Au beau milieu de mon exposé d’économie, mon regard croise le sien et je bafouille, je rougis, je me bloque. Pendant ces 3-4 secondes d’éternité, je crois que toute la classe comprend que j’ai flashé sur cette fille, mais non, en fait, tout va bien. Mon trouble n’est pas remarqué. Plus tard, Alicia m’avouera que personne n’écoutait mon cours. Alicia, c’est son prénom, est l’une de mes élèves. Elle est très belle, mais ce n’est pas un mannequin anorexique. Avec son corps en sablier, ses formes rondes et ses fines attaches, elle a un côté pin-up des années 1950. Bien sûr, je sais qu’un prof ne doit pas fricoter avec un élève. C’est une barrière mentale que je m’interdis de franchir.

L’année se termine, les diplômes sont remis : la cérémonie est l’occasion de se recroiser. A la fin de la soirée, un verre à la main, je me lance et j’invite un petit groupe d’élèves à la grande fête que j’organise le lendemain pour mon anniversaire. Je sais qu’elle en fait partie. Ils débarquent en bande, et elle est là, chez moi, rayonnante. Elle me plaît, mais je n’ose pas, elle est trop jeune, nous avons dix-neuf ans d’écart. Un obstacle qui, visiblement, ne lui fait pas peur : elle sort ce soir-là avec l’un de mes amis. Une histoire sans lendemain, mais qui me la rend accessible.

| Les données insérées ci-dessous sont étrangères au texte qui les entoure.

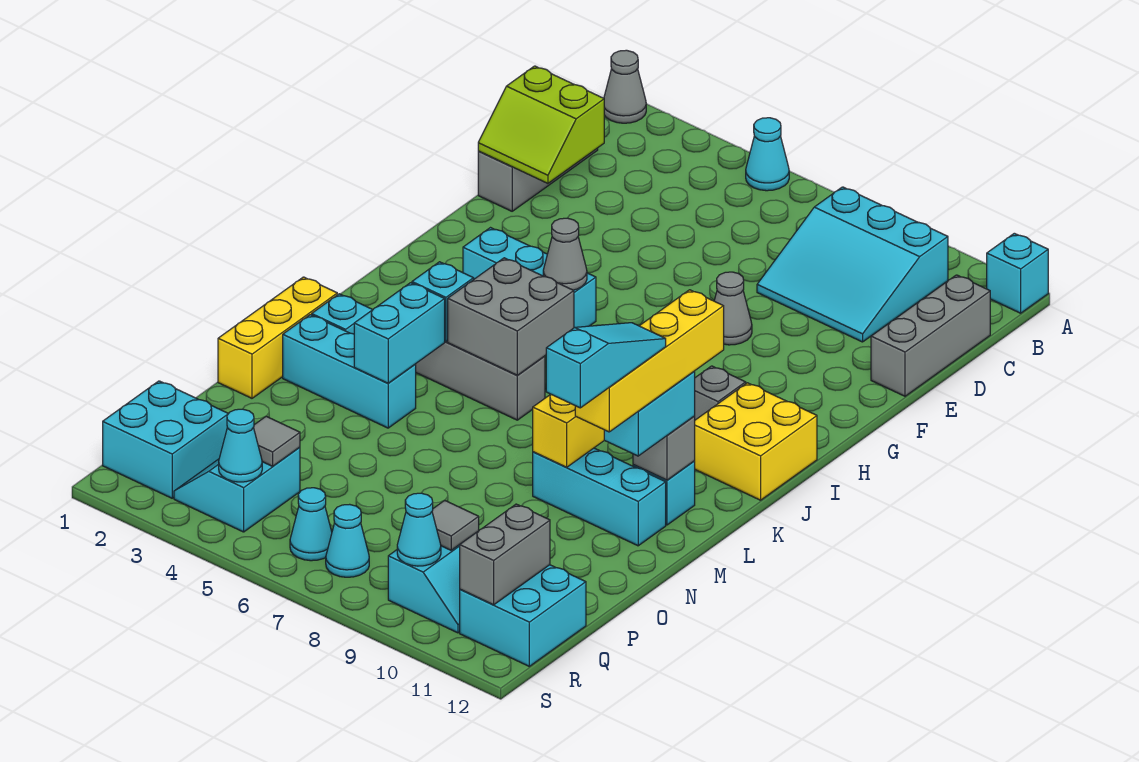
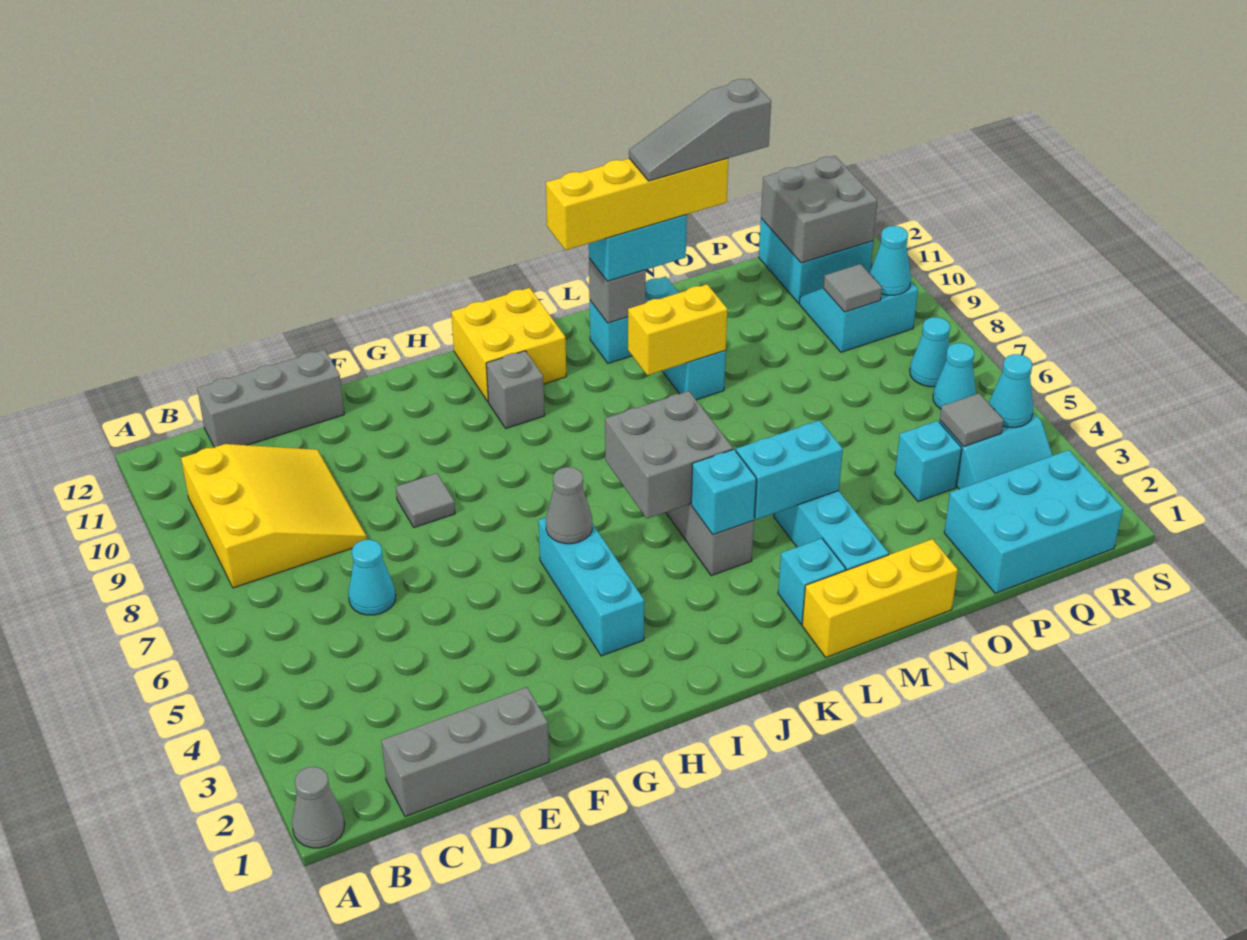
cyan 1x1 cone [746,118,789,191] -> cyan 1x1 cone moved to [348,540,396,615]
cyan 1x1 brick [987,233,1048,313] -> cyan 1x1 brick moved to [895,421,962,502]
cyan 3x3 slope [757,187,948,342] -> yellow 3x3 slope [181,444,367,588]
lime 2x2 slope [478,66,604,183] -> none
grey 1x1 cone [714,272,752,345] -> grey 1x1 tile [396,473,455,528]
cyan 1x3 slope [546,323,666,408] -> grey 1x3 slope [629,79,771,181]
cyan 2x2 brick [103,381,228,498] -> cyan 2x3 brick [944,450,1123,593]
grey 1x2 brick [460,504,550,605] -> grey 2x2 brick [761,156,877,263]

Passent les vacances, elle m’écrit à la rentrée pour une histoire d’attestation. A 11 heures, elle débarque dans mon bureau, toujours aussi jolie, et accepte mon invitation à déjeuner. A table, elle me parle d’un concert où elle se rend le soir même, j’ai étonnamment aussi prévu d’y aller. Je suis rationnel, je ne crois pas aux signes, mais là j’imagine que tout est possible. On se retrouve à la sortie du spectacle, c’est l’hiver, il fait très froid. Quelques banalités de conversation puis je la raccompagne chez elle. Devant son immeuble, je l’embrasse timidement. La différence d’âge est toujours là, mais elle a 24 ans, pas 17, elle sait ce qu’elle fait.

Je la laisse remonter chez elle. Sur le chemin du retour, je ramasse dans la rue un beau tapis en laine épaisse. Je le porte sur mon dos, vingt minutes de marche jusqu’à chez moi, je sue comme un bœuf. Il me faudra plusieurs semaines pour comprendre que j’ai ramené dans mon appartement une meute de punaises de lit assoiffées de sang, et presque une année entière pour m’en débarrasser. Dans cette période difficile, Alicia est d’un soutien sans faille. Nous sortons ensemble, je rencontre ses amies. L’une d’entre elles, Claire, cherche à me prévenir : « Tu sais, Alicia, c’est le feu », confie-t-elle, sibylline.